Consigne 1 -
Répondez à ces questions sur le texte consacré à la campagne BDS :
(a) Quel droit a-t-on retiré à Omar Barghouti ?
(b) De qui vient la menace qui pèse sur sa vie ?
(c) À quoi doivent recourir ceux qui ne peuvent pas défendre un système à la lumière d'un débat public ?
Consigne 2 -
Poursuivez le texte consacré à la campagne BDS à partir de sa dernière phrase.

Bloc de texte -
============================================================

On a retiré à l’un des membres
fondateurs de la campagne palestinienne,
Omar Barghouti, le droit de voyager
et sa vie est sous la menace de
ministres du gouvernement. D’autres
mesures de
répression contre des supporters de BDS,
dans ou hors d’Israël, continuent à
émerger. Mais ces actes de censure de
plus en plus virulents révèlent une
seule chose : que le régime israélien
d’occupation, de dépossession et de
discrimination est indéfendable. Ceux
qui ne peuvent pas défendre un système à
la lumière d’un débat public doivent
recourir à la force, juridique ou autre,
pour piétiner le débat. Mais la
coercition est un très pauvre argument
et, ironiquement, l’effort même de
censurer joue comme un mégaphone qu
diffuse les arguments qu’il cherche à
détruire.

============================================================

Entrées extraites -
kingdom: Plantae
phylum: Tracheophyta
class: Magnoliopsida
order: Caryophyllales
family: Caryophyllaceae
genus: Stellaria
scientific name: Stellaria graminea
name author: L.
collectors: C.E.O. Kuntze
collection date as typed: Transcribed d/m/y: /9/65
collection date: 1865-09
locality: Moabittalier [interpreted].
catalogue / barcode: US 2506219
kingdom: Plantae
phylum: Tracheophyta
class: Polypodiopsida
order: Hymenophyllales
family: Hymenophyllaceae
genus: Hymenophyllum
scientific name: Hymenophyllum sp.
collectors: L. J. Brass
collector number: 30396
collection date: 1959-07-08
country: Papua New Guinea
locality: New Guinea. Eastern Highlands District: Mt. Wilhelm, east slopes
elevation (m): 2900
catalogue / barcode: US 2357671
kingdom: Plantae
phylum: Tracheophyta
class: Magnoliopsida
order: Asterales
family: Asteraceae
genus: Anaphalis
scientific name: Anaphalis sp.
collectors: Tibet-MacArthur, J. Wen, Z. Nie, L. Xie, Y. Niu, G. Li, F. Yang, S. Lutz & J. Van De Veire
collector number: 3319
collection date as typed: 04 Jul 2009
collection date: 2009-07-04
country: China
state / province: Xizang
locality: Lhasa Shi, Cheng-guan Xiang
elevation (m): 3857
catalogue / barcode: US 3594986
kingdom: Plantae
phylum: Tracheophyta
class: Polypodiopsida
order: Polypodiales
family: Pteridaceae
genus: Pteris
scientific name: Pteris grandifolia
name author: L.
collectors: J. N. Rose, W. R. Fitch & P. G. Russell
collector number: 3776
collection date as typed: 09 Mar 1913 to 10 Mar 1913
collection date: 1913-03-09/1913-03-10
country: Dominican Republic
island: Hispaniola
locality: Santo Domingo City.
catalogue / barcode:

============================================================

Réponse rédigée 1 -
(a) Le droit de voyager.
(b) De ministres du gouvernement.
(c) À la force, juridique ou autre, pour piétiner le débat.

Réponse rédigée 2 -
Cependant, la vie quotidienne des
Palestiniens est un labyrinthe épuisant
fait d’obstacles juridiques et
physiques, depuis les centaines de
checkpoints et de fermetures de routes,
qui transforment des trajets de dix
minutes en voyages de plusieurs heures,
jusqu’au régime des permis qui
transforme chaque projet, de la moisson
au trajet médical, en cauchemar de refus
arbitraires ; depuis la crainte bien
fondée du leader étudiant d’une
« détention administrative », qui peut
être indéfiniment renouvelée, jusqu’à
l’angoisse du professeur au sujet
d’imprévisibles mais récurrentes
incursions sur les campus ; depuis
l’annexion de la terre d’une famille ou
d’une communauté pour les colonies
illégales, qui partout dominent le
paysage, jusqu’à la menace quotidienne
de harcèlement et de violence de la part
des colons de droite protégés par
l’armée israélienne. Ce qui est
étonnant, ce n’est pas l’explosion de
violence occasionnelle et réactive de la
part de ceux qui sont systématiquement
opprimés, mais la patience et
l’obstination généralisées dont font
preuve les Palestiniens dans des
conditions de vie inimaginablement
humiliantes et frustrantes.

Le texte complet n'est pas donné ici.